Exercise input
• • • • •
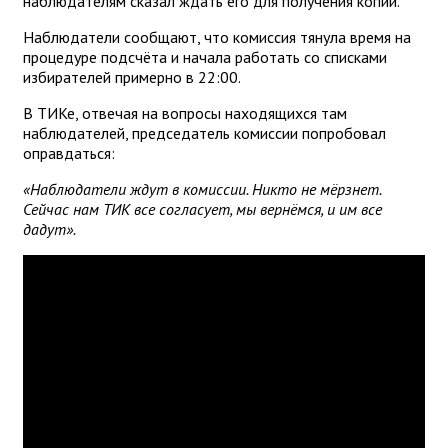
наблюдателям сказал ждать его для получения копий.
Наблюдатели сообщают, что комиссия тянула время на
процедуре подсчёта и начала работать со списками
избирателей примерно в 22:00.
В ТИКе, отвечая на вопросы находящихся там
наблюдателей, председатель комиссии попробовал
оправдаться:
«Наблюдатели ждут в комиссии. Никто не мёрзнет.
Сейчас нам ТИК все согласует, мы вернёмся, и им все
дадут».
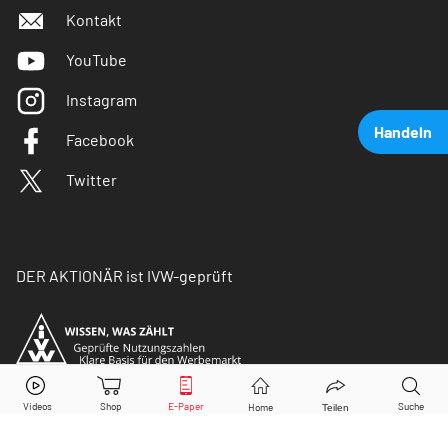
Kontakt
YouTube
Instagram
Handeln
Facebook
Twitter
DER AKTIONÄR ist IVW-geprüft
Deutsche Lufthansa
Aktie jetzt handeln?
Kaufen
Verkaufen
• • • • •
What you should do
Please express every text line in all the data above as a JSON list of strings, one string per line, with blank lines and the pictures left out.

Written reply
[
  "наблюдателям сказал ждать его для получения копий.",
  "Наблюдатели сообщают, что комиссия тянула время на",
  "процедуре подсчёта и начала работать со списками",
  "избирателей примерно в 22:00.",
  "В ТИКе, отвечая на вопросы находящихся там",
  "наблюдателей, председатель комиссии попробовал",
  "оправдаться:",
  "«Наблюдатели ждут в комиссии. Никто не мёрзнет.",
  "Сейчас нам ТИК все согласует, мы вернёмся, и им все",
  "дадут».",
  "Kontakt",
  "YouTube",
  "Instagram",
  "Handeln",
  "Facebook",
  "Twitter",
  "DER AKTIONÄR ist IVW-geprüft",
  "Deutsche Lufthansa",
  "Aktie jetzt handeln?",
  "Kaufen",
  "Verkaufen"
]